The first time you came to the Abbey, I was in Aberdeen on business. You were passing through with the intention of visiting with your sister and her new husband, my fastidious partner, Wynne Melfort. When I returned, I found my office had been completely reorganized. Books and journals were put away on shelves and in bookcases. Files were boxed and marked alphabetically by case. The floors were completely cleared, and my carpets shaken out. And my desk—there you went too far, m’lady—tidy and clean, pens and ink bottles lined up like soldiers on parade. And a fresh blotter! Every surface gleamed. Unheard of doings!
I must admit, I never knew the wood of my desk had such beautiful markings in the grain.
You, however, escaped my wrath, continuing your travels north by the time I returned.
After that, I longed for an opportunity to meet the much talked-about—and yet mysteriously alluring—sister-in-law of my partner, the woman who organized my office. I just missed you when I journeyed to Edinburgh that autumn to confer with old colleagues at the medical college. You were in Hertfordshire with your parents, cowardly lass that you are. Your sister Lady Phoebe happened to be at your family home on Heriot Row. I must say, she delighted in helping me to rearrange your rooms and turn every book in your personal library upside down.
I soon learned, to my dismay, that Pennington women are not to be trusted. You were duly informed of my efforts to disrupt your life. The following spring when I returned from only a short stay in Aberdeen—where I’d gone to engage a new doctor to assist me at the hospital here—I found you had again come and gone like a thief in the night. You can only imagine my surprise to discover the entrance to my office had been stolen. Where the door had once been, I found a row of bookcases that had formerly lined the walls of my work place. And, curiously enough, all the books were in order, by author, an organizational concept I admit I never once considered. I knew immediately the identity of my office thief.
Then, finally, my moment arrived, when I received an invitation to the Summer Ball at Baronsford. I was not about to miss this opportunity again, for you would be there. How strangely fate works, however, that we were destined to run into each other—albeit without introduction—only a few days before . . .

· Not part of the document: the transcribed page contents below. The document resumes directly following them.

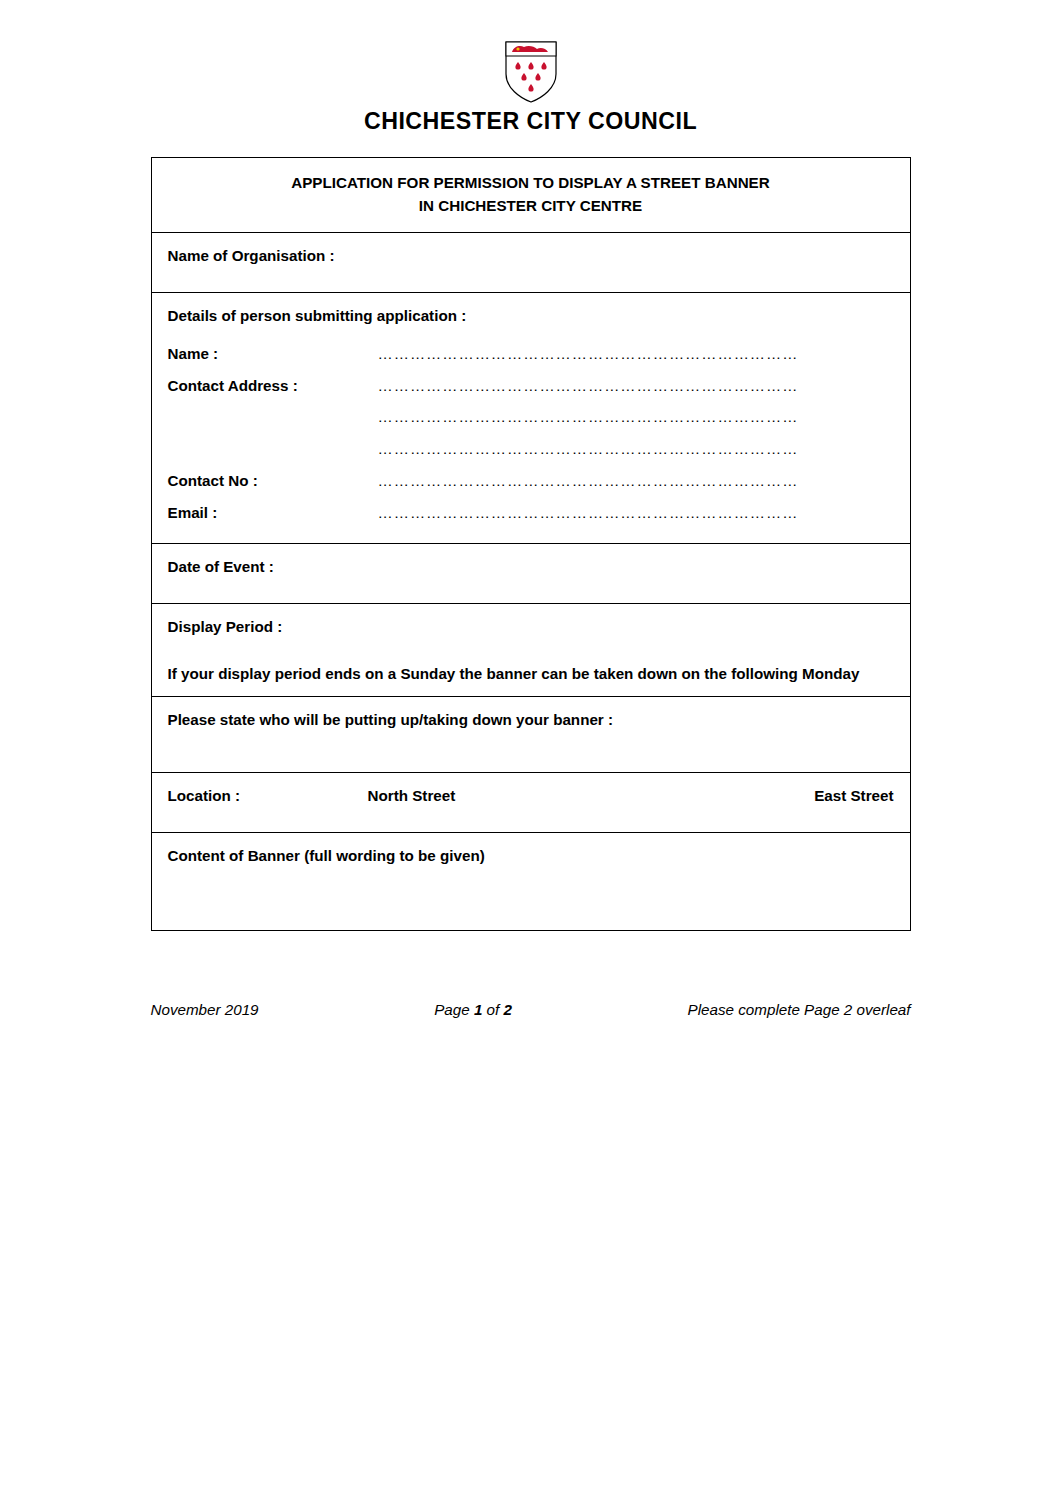CHICHESTER CITY COUNCIL
| APPLICATION FOR PERMISSION TO DISPLAY A STREET BANNER IN CHICHESTER CITY CENTRE |
| Name of Organisation : |
| Details of person submitting application : Name : …………………………………………………………………… Contact Address : …………………………………………………………………… …………………………………………………………………… …………………………………………………………………… Contact No : …………………………………………………………………… Email : …………………………………………………………………… |
| Date of Event : |
| Display Period : If your display period ends on a Sunday the banner can be taken down on the following Monday |
| Please state who will be putting up/taking down your banner : |
| Location : North Street East Street |
| Content of Banner (full wording to be given) |
November 2019 Page 1 of 2 Please complete Page 2 overleaf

NO TOMBS LINED THE walls of the silent, murky foyer where Millie Pennington stood numb and frozen. This was no ancient crypt with some carved effigy of a crusading knight and his lady lying on a stone slab, blankly staring for all eternity upward into the shadows of a vaulted ceiling. But when the door to the doctor’s consultation room closed behind her, Millie felt sealed in, caught in an eternity of muted desolation, cut off from the world of light and air.
She turned her head at the faint sound of a funeral bell tolling somewhere in the great city. The dark walls wavered around her, moving inward, encroaching menacingly. The distant knell ceased, and her shallow breaths were again the only sound. The small fan-shaped window over the door to the street admitted a brownish light through the soot-covered glass. So far, she’d been able to hold her emotions in check, but now she felt her insides implode. Then the tears came, covering her cheeks and dripping from her chin like ice thawing and pouring from a slate roof.